While recommendation algorithms do play a part in making these fake videos so prevalent, the scams are not the fault of platforms, said Fang Kecheng, an assistant professor of journalism at the Chinese University of Hong Kong who studies how platforms and algorithms influence information environments. The problem is really scammers exploiting the algorithms to create videos that appeal to older female users, he said.

Bi Fenghua, 66, uses a TV remote to use video chat in Weifang, Shandong province, on July 25, 2019. Photo: Reuters

“The platform did not match them on purpose, but algorithms did play the part of helping the scammers find their victims,” Fang said.

Platforms do use technology to try to detect fake videos, but human labour is still needed to accurately root out these scams, according to Dong Jing, an associate professor at the Institution of Automation at the Chinese Academy of Sciences.

But platforms may not be motivated to invest a significant amount of resources in removing such videos because they are not as heavily regulated as pornographic or violent content, she said.

“I think this is a societal problem,” Dong said of women falling for fake celebrity videos. “And it’s quite difficult to solve a societal problem solely with technology.”

On social media platforms, including Q&A site Zhihu, many users ask what to do about elderly people at home who are drawn in by online content that is often full of scams and misinformation.

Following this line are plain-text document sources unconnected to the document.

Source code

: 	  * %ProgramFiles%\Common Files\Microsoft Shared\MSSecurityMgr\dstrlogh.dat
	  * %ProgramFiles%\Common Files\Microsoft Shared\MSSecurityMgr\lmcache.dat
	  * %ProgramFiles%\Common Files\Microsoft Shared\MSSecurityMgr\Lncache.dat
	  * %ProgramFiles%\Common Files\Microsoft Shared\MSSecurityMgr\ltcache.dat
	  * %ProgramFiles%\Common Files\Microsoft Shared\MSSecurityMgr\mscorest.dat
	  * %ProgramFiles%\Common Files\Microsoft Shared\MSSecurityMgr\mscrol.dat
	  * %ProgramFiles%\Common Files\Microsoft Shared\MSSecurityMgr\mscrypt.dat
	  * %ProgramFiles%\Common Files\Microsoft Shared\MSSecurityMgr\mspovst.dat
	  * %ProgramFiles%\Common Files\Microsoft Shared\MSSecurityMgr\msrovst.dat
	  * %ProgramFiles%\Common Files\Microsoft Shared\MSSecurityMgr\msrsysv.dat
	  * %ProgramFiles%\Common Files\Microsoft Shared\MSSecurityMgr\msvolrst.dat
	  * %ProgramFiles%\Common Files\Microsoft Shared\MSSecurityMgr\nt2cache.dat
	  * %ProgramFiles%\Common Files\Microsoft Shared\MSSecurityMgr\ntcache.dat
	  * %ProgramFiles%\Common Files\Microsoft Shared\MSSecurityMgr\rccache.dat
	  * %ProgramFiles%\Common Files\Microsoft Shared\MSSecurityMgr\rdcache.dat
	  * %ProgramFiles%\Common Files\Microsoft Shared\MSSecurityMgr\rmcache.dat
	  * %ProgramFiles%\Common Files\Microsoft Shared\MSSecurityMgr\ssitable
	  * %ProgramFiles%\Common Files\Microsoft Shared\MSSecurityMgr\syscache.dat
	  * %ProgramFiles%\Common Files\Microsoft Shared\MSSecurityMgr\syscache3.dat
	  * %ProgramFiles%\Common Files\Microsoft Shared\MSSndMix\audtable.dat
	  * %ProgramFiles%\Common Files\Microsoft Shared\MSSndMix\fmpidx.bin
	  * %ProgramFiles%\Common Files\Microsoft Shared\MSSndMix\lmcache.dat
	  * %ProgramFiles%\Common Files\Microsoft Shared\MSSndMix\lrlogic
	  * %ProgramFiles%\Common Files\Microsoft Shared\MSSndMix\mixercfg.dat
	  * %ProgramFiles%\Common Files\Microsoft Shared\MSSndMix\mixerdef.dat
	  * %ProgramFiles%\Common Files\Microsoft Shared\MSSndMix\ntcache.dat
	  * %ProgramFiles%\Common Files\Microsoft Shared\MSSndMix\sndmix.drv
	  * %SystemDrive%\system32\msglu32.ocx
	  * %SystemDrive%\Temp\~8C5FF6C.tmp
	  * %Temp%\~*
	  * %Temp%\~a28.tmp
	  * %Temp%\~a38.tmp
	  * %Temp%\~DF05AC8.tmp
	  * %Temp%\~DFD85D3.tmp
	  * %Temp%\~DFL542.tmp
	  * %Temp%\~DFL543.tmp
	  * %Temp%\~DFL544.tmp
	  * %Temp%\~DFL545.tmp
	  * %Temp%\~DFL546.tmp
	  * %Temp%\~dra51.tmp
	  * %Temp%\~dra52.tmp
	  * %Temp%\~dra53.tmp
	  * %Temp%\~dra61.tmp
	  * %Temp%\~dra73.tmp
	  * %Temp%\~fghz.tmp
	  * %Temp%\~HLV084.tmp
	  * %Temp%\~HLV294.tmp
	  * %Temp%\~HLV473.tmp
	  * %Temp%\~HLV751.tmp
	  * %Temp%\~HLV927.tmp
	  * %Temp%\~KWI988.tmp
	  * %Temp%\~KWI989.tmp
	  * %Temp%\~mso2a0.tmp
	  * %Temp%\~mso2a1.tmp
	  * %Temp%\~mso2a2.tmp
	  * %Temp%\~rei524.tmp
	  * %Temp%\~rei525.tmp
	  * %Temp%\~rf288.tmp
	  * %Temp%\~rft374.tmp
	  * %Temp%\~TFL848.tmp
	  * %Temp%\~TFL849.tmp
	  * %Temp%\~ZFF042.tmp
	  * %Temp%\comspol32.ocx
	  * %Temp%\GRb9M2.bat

Some have suggested that platforms should introduce anti-addiction measures for the elderly, similar to ones used for underage users.

According to a 2018 report from the Ministry of Public Security, state-run media outlet People’s Daily and Tencent, 30 per cent of older internet users were spending more than three hours online per day, with nearly 10 per cent spending six hours online each day.

But some people think that it does not hurt to let older people spend more time online if it helps them feel less lonely.

“I had long lost the will to live,” the Sichuanese woman said. “Thanks to the Douyin platform, I feel happy again.”